▶ _Problem description_
For each line below that holds "elbow", return the line as it stands.

▶ _Excerpted records_
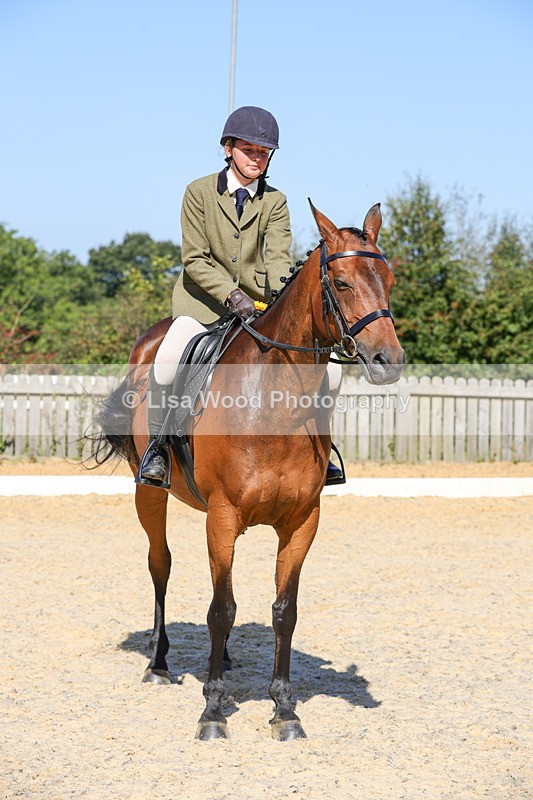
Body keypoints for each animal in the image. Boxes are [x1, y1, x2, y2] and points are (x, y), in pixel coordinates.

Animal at [89, 201, 405, 741]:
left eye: (387, 278)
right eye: (342, 283)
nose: (390, 361)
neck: (272, 403)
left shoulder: (301, 522)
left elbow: (283, 611)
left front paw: (284, 710)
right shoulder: (223, 517)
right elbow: (221, 609)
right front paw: (213, 711)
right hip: (149, 493)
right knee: (160, 563)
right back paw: (158, 663)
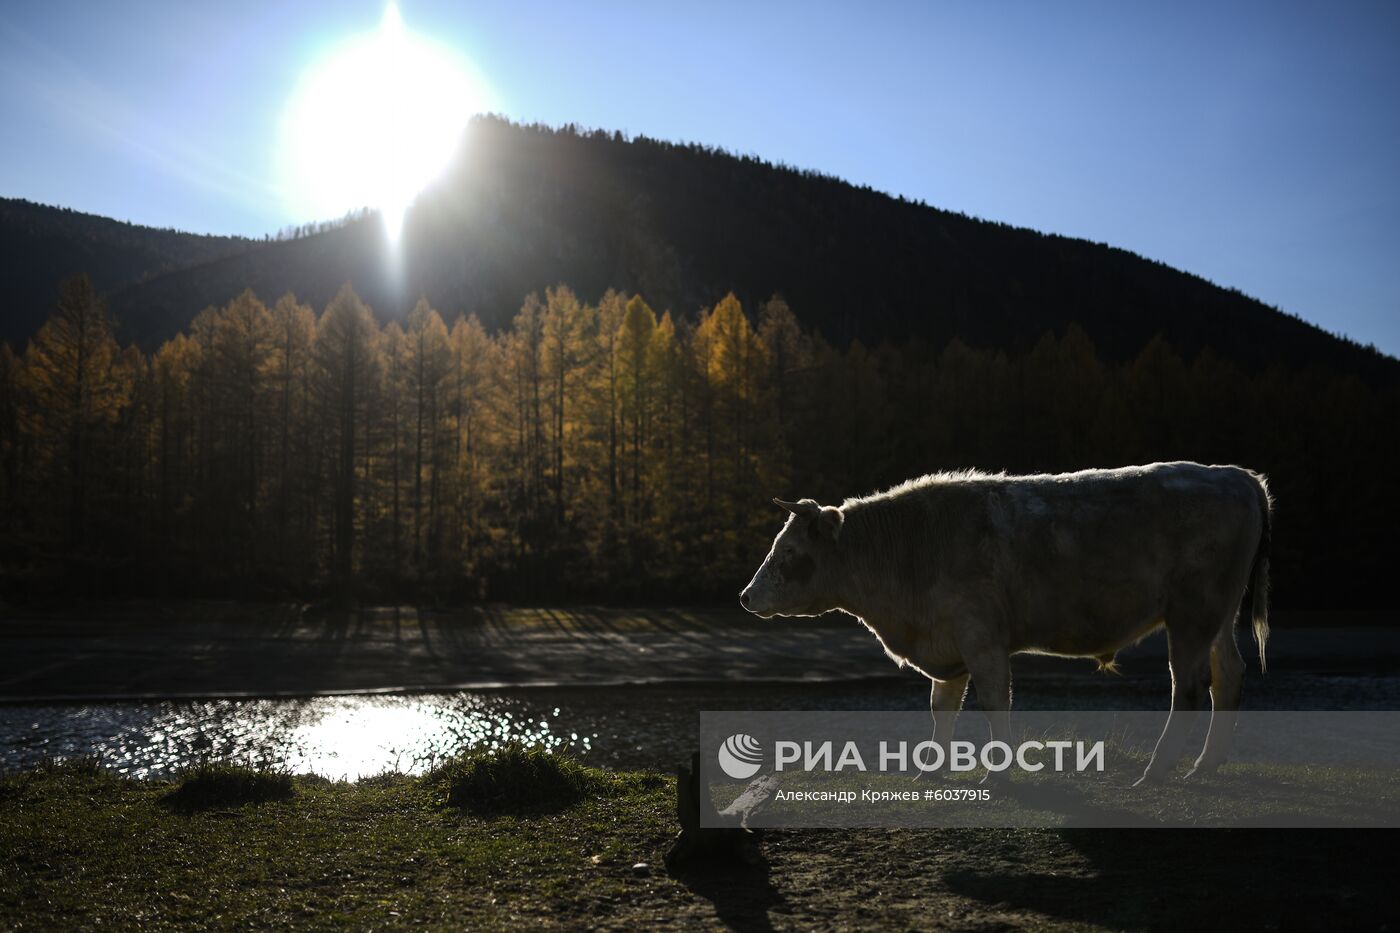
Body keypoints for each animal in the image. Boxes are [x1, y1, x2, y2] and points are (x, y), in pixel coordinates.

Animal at [739, 462, 1276, 778]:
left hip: (1192, 613)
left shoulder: (981, 639)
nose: (746, 596)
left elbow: (996, 703)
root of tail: (1238, 475)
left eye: (789, 552)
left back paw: (1159, 772)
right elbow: (942, 708)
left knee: (1189, 686)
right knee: (1229, 674)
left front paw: (999, 772)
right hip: (1218, 617)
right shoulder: (948, 643)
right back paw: (1205, 766)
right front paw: (930, 772)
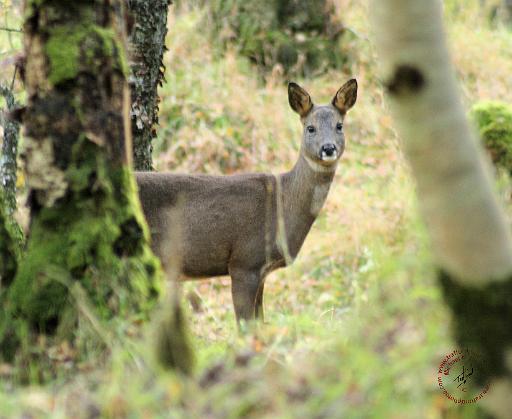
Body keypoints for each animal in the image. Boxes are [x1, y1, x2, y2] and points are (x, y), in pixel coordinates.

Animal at [138, 81, 358, 324]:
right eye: (310, 128)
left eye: (339, 126)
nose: (328, 148)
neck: (281, 203)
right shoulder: (244, 262)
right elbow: (245, 325)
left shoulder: (261, 271)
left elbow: (260, 322)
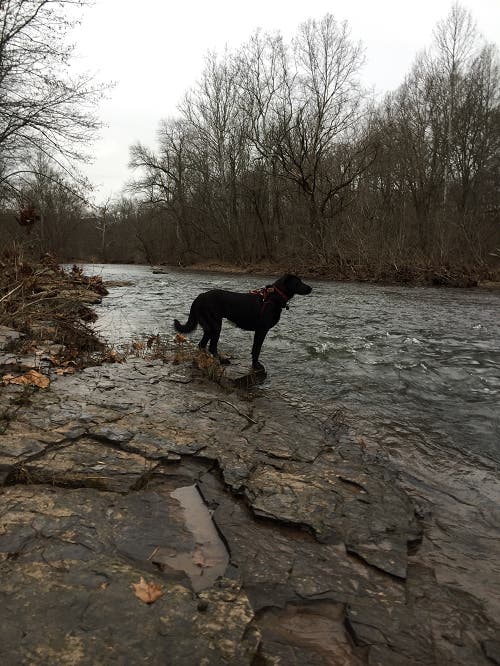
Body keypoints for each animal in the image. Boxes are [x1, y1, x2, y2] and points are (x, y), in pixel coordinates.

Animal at [174, 274, 312, 371]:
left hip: (209, 326)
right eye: (298, 282)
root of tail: (199, 297)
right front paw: (256, 366)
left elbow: (255, 349)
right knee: (211, 346)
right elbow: (256, 349)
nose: (311, 288)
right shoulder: (261, 330)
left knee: (202, 344)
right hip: (215, 326)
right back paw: (222, 361)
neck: (273, 297)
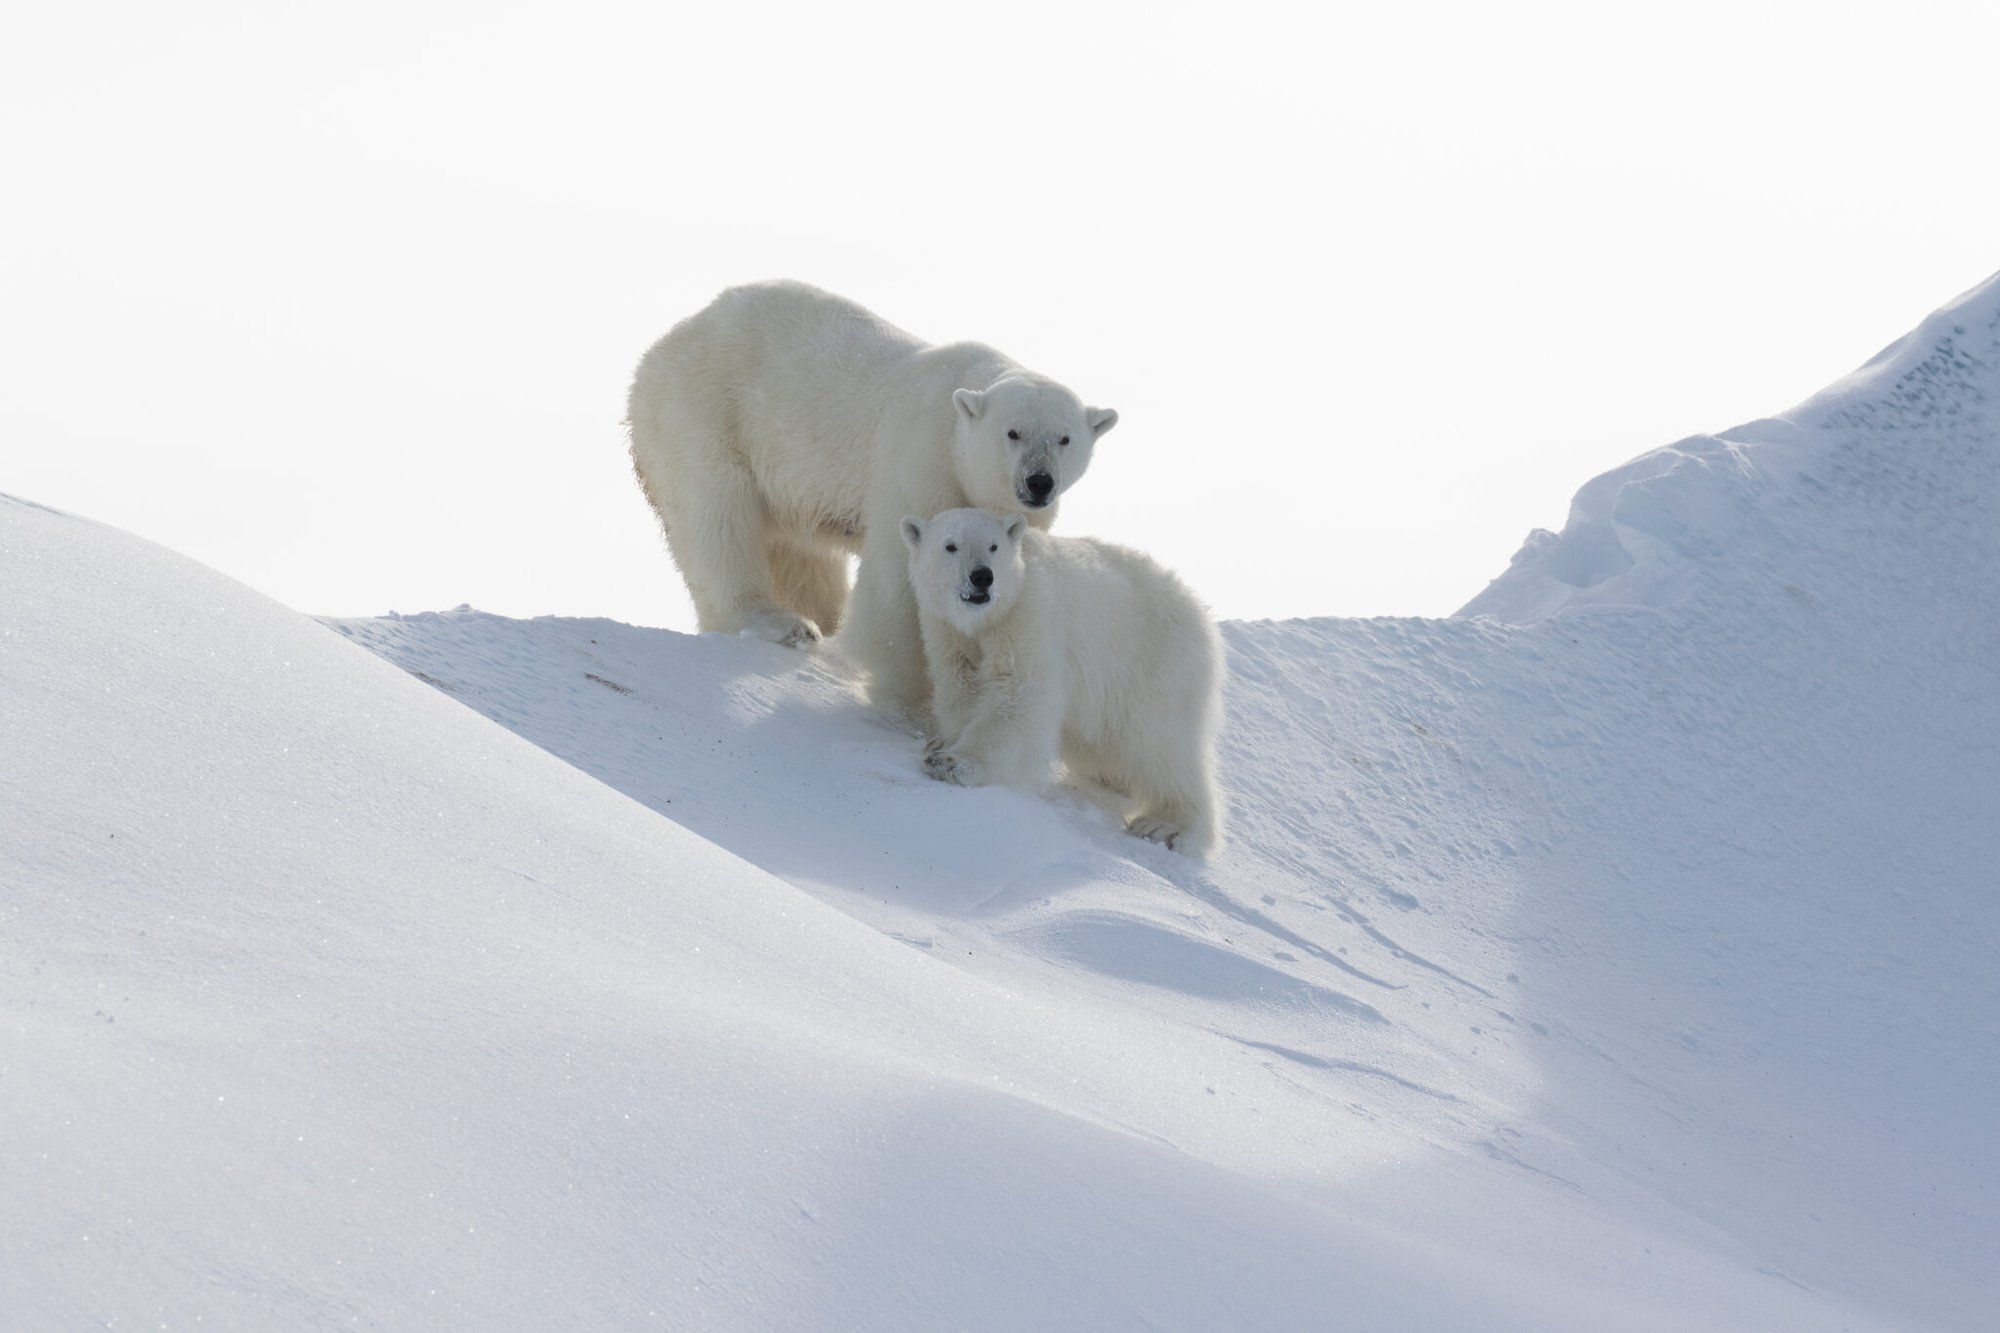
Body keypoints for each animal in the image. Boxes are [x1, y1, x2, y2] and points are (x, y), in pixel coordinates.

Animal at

▶ _Response to this task_
left elbow: (283, 611)
right elbow: (221, 609)
left elbow: (996, 703)
right elbow: (942, 708)
right elbow: (245, 325)
left elbow: (260, 322)
left elbow: (255, 349)
right elbow: (256, 349)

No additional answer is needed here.